Alpha Foundation identifies leading candidates for funding
The Alpha Foundation announced that it has identified the most promising projects from a field of 160 and has contacted those with the projects, asking for detailed proposals and budgets as it moves toward its goal of finding the first round of fund winners by Oct. 1.
The Alpha Foundation is a $48 million fund that was formed under a $210 million settlement between the U.S. Department of Justice and Virginia-based Alpha Natural Resources after the Upper Big Branch Mine disaster.
The initial pool of 160 entries for funding will be whittled to 10-15 projects, and some $10 million in grants will be awarded, the Associated Press reported.
The foundation also sent out dozens of rejection letters this week, but Alpha Foundation Chairman Michael Karmis said review teams representing labor, academics and industry sent feedback in hopes of keeping those groups engaged and helping them craft better proposals in the future.
“In all the areas, we see quite a lot of ideas — new concepts or papers taking the existing concepts farther than they have before,” said Karmis, a Virginia Tech professor.
Alpha Natural Resources bought the former Massey Energy Co., which owned Upper Big Branch in southern West Virginia when a massive explosion killed 29 men in April, 2010. It was the worst U.S. coal mining disaster in 40 years.
The settlement spared Alpha criminal prosecution and wiped out 370 safety violations related to the disaster but kept individuals on the hook. The criminal investigation has already put two former mine officials behind bars, and a third awaits sentencing, the Associated Press reported.

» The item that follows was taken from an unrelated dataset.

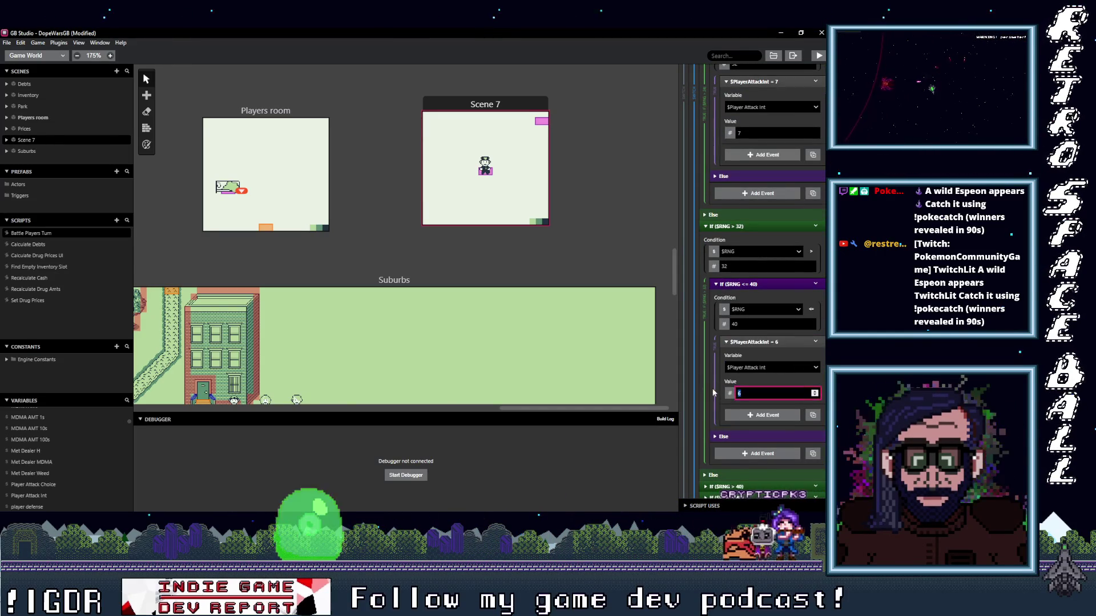
scroll(747, 388, down, 3)
click(754, 357)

The agreement consisted of $35 million in fines for safety violations at Upper Big Branch and other Massey mines, $46.5 million in restitution to the miners' families and $128 million for safety improvements, research and training. Alpha agreed to invest $48 million of that in a mine-safety research trust, and the foundation was formed the following April.
In their first meeting last fall, board members said they want to fill in gaps and overcome barriers to scientific research, not duplicate existing work.
Potential research areas could include black lung disease, technology to prevent explosive buildups of gas and dust, better mine communication systems and better mine-rescue capabilities. Industry groups also want the foundation to consider “soft research,” such as including safety and health management systems, risk management and leadership.
“We got a wonderful array of universities, some of whom have a significant track record on health and safety, and some of whom are newcomers,” Karmis said.
The non-prosecution agreement also required Alpha to build a training center, and it opened the $23 million Running Right Leadership Academy in Julian, WV (ME, June 21). It gives safety instructors a place to create and control crises.
U.S. Attorney Booth Goodwin said the lab employs some of state-of-the-art equipment that Alpha is deploying to its mines under the settlement, including a continuous oxygen system that replaces the belt-worn air packs miners have long used when trying to escape.